According to a National Public Radio (NPR) Report, Tatyana Neustroyeva and Pyotr Kolyadin, both 40, had known each other for decades and had lived together for two years. Tatyana thought marriage was an “archaic convention” while her partner, Pyotr, wanted it, but the time had to be right. As Russia changed course, so did their mindset. As the threat of going to war loomed for Pyotr, marriage became the right thing to do.

“To me, we are facing a world apocalypse,” he said. “And this is like an anchor that you throw forward and maybe somehow it will pull you out. It's kind of an island of order in a world of chaos.”

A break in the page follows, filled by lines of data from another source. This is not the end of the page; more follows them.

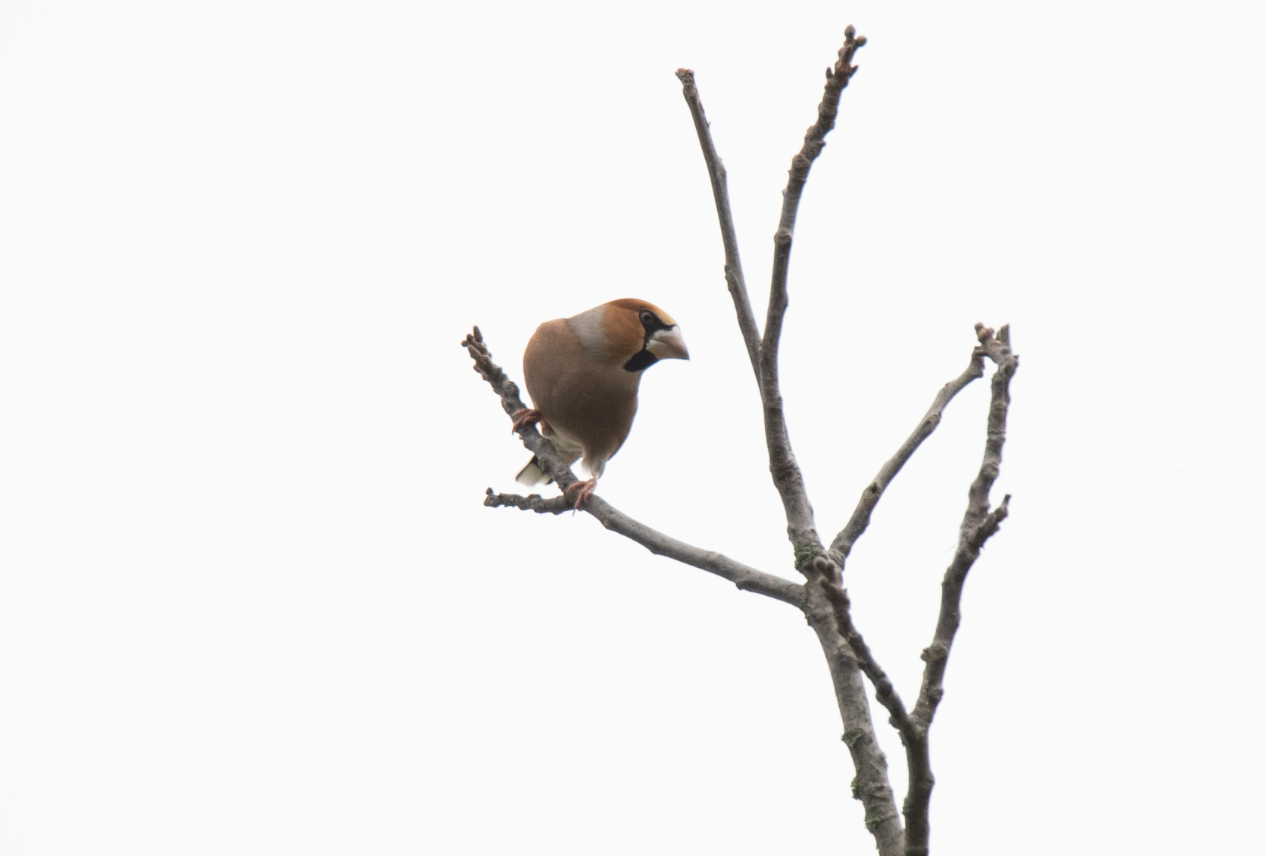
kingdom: Animalia
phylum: Chordata
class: Aves
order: Passeriformes
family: Fringillidae
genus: Coccothraustes
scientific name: Coccothraustes coccothraustes
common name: Hawfinch
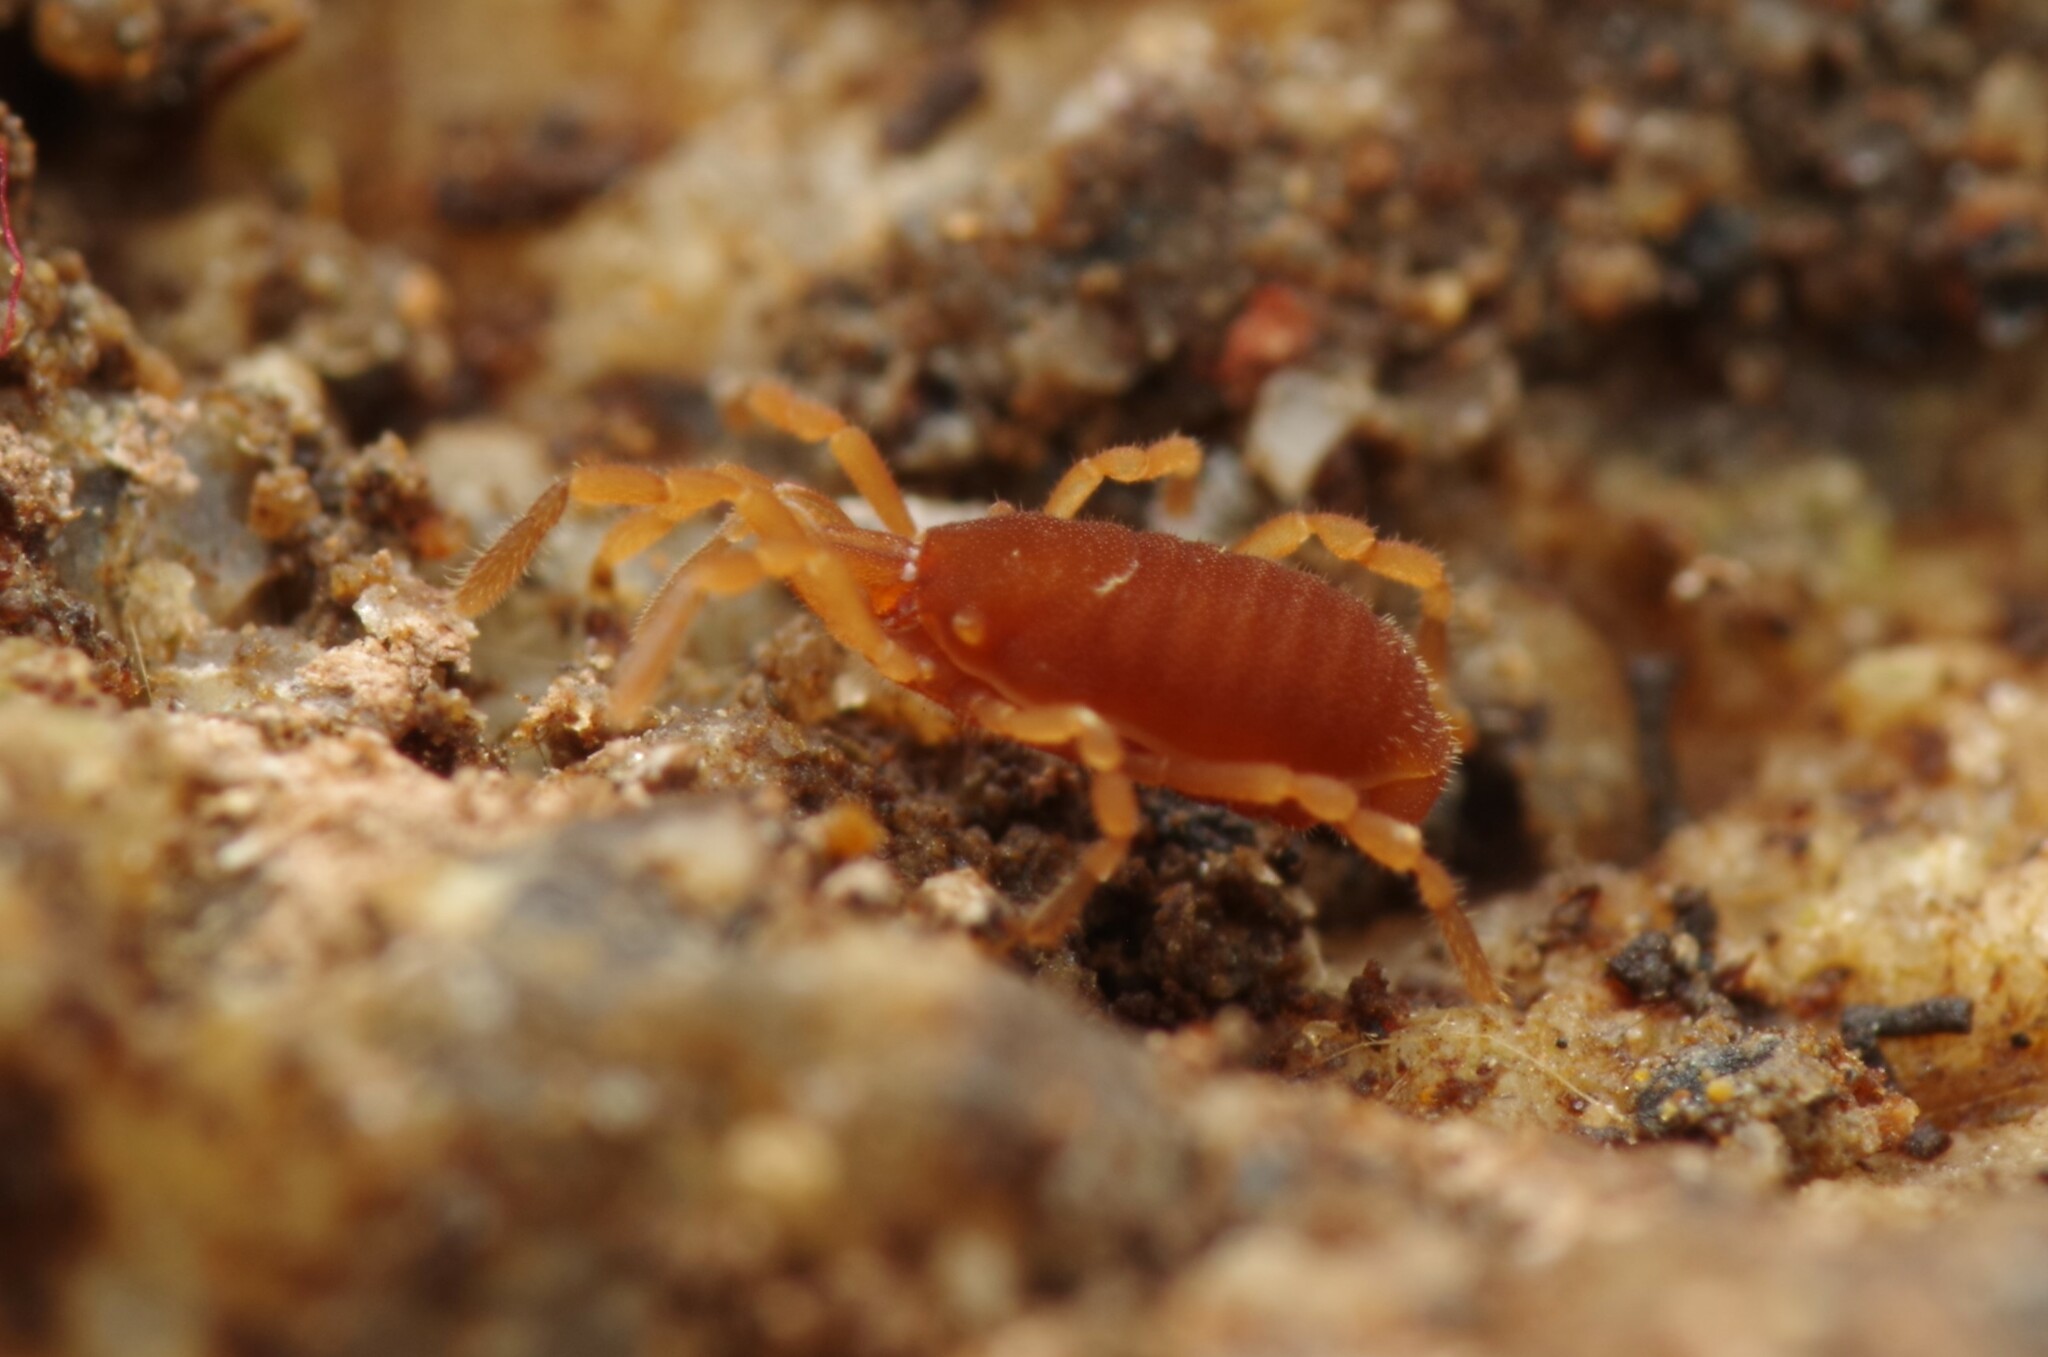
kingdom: Animalia
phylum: Arthropoda
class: Arachnida
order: Opiliones
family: Sironidae
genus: Siro
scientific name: Siro rubens
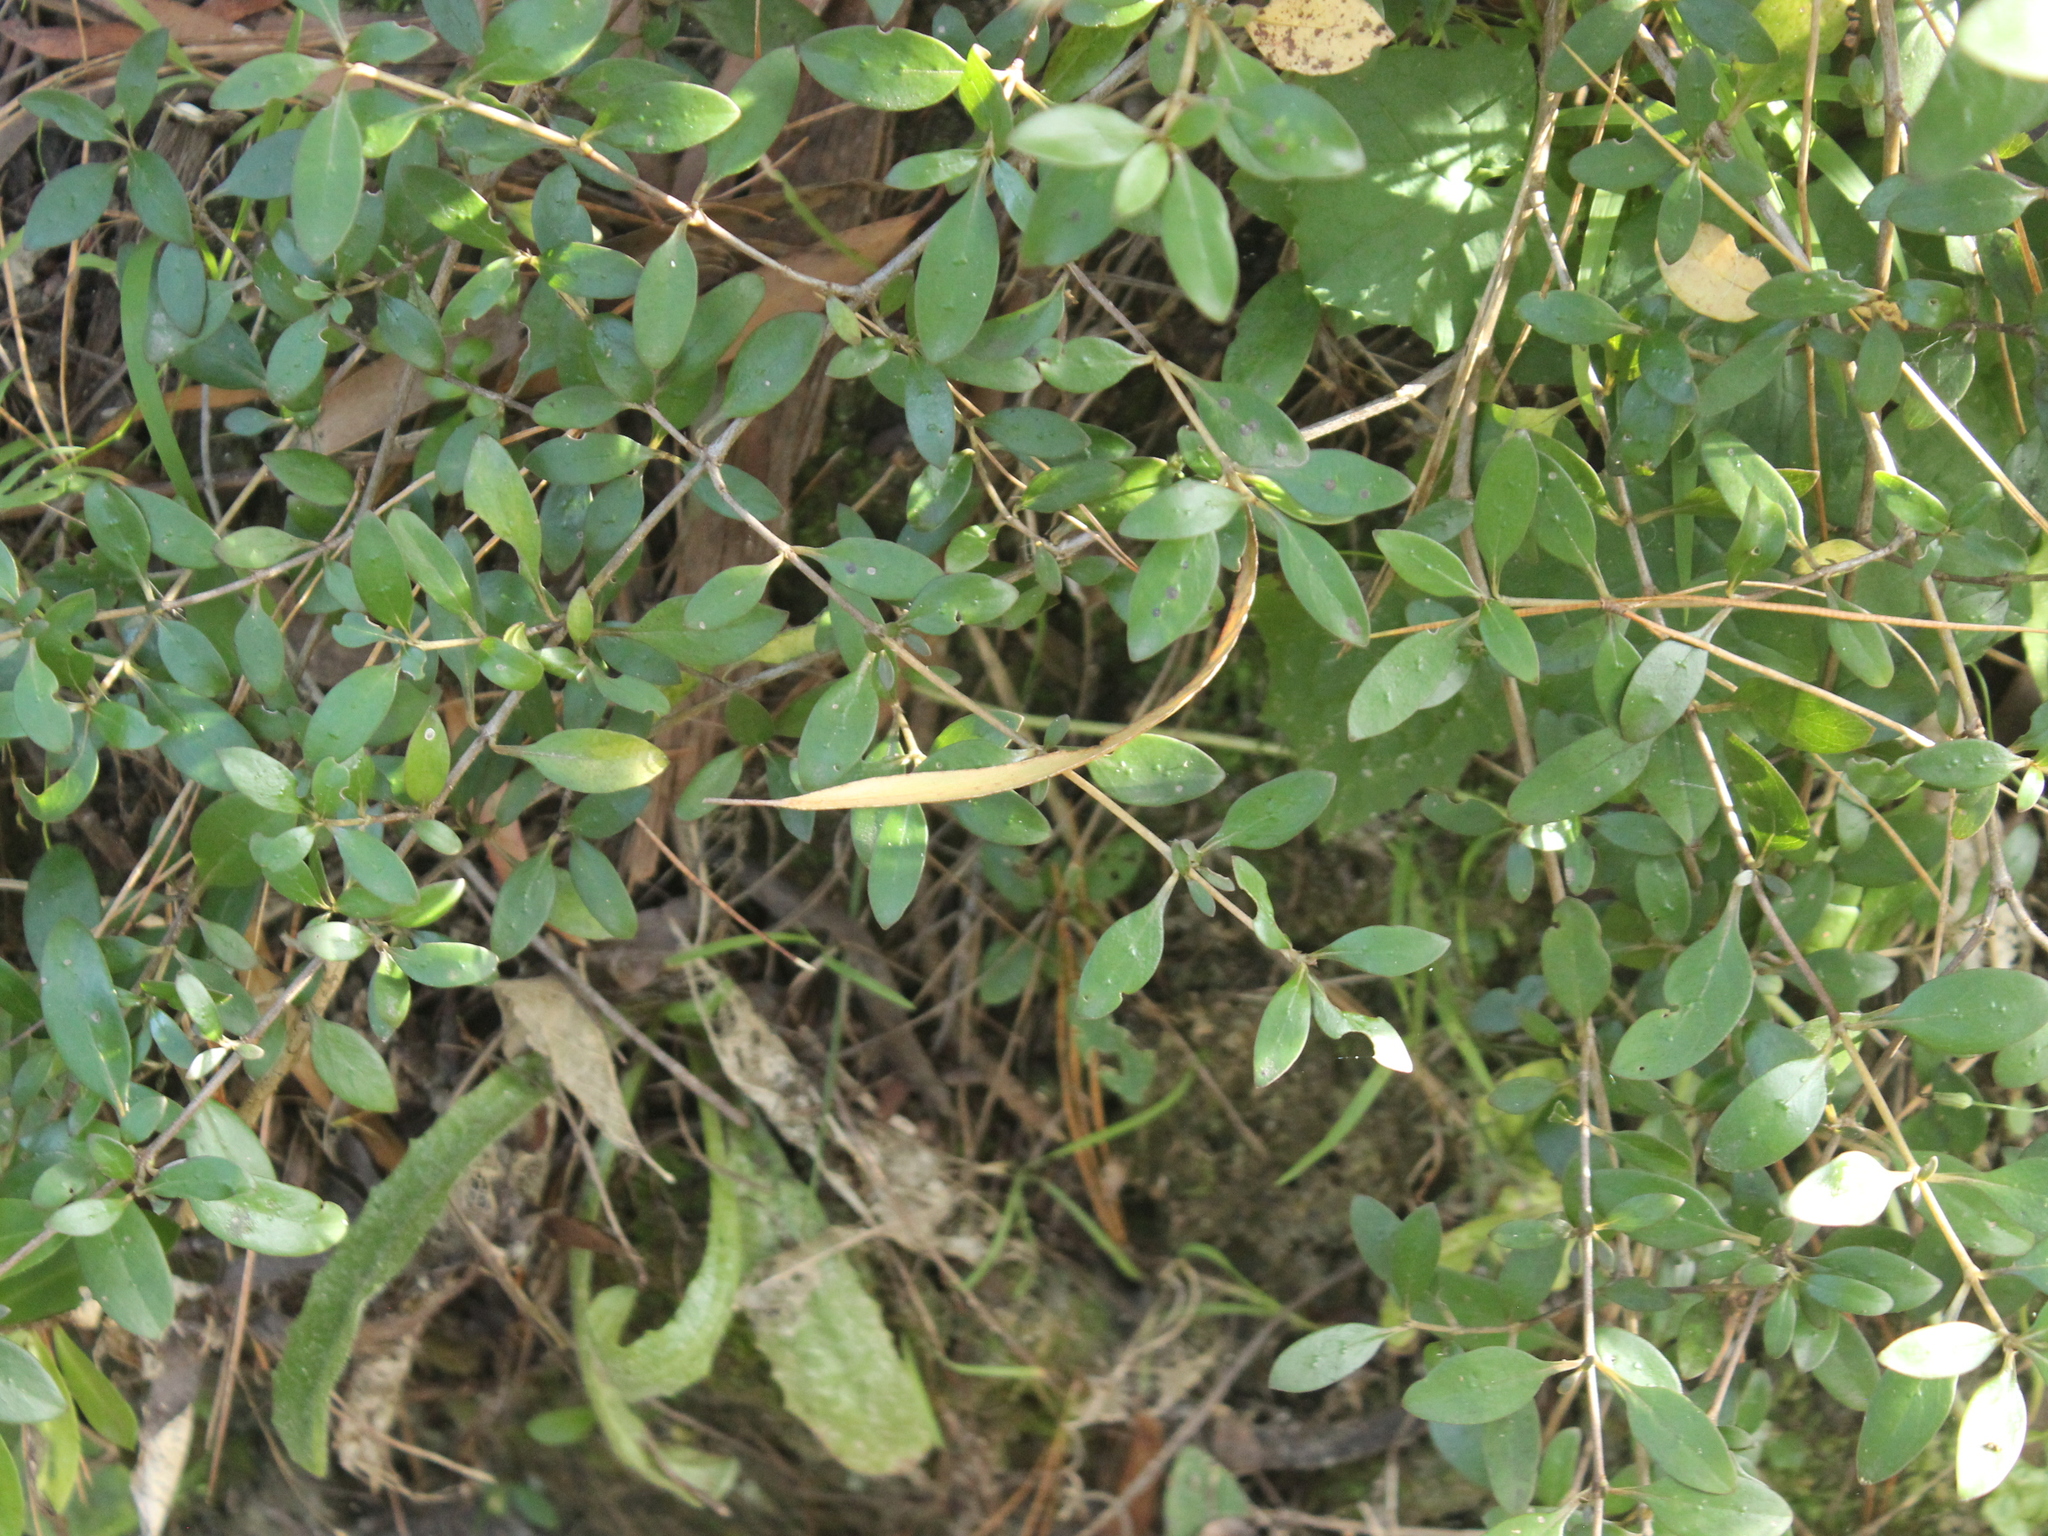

They married in St. Petersburg, despite long lines for “fast-track registration” and captured their special moment in a photo booth.


In another case, Kirill Gorodnii and his newly wedded wife, Katya, became shocked at the Kremlin’s attacks on Ukraine as part of its “special military operation.” Protesting a war can carry jail sentences for up to ten years, but marriage can entitle a spouse to jail visits in cases of arrest. While Kirill admits that these jail visits are a “grim joke,” the deal breaker came when Katya’s employer shut down their Russian office and offered her a job in Dubai. Kirill could only join her if he was her husband. The pair fled to Tbilisi, Georgia, to register their wedding. By pure chance, they found friends there who were able to act as witnesses.

As in the case of Tatyana and her now husband, Pyotr, being married as a family matters most, despite ongoing uncertainty.

"I guess we're coping with the help of love," Tatyana said to NPR. “At least we'll know that we are a family.”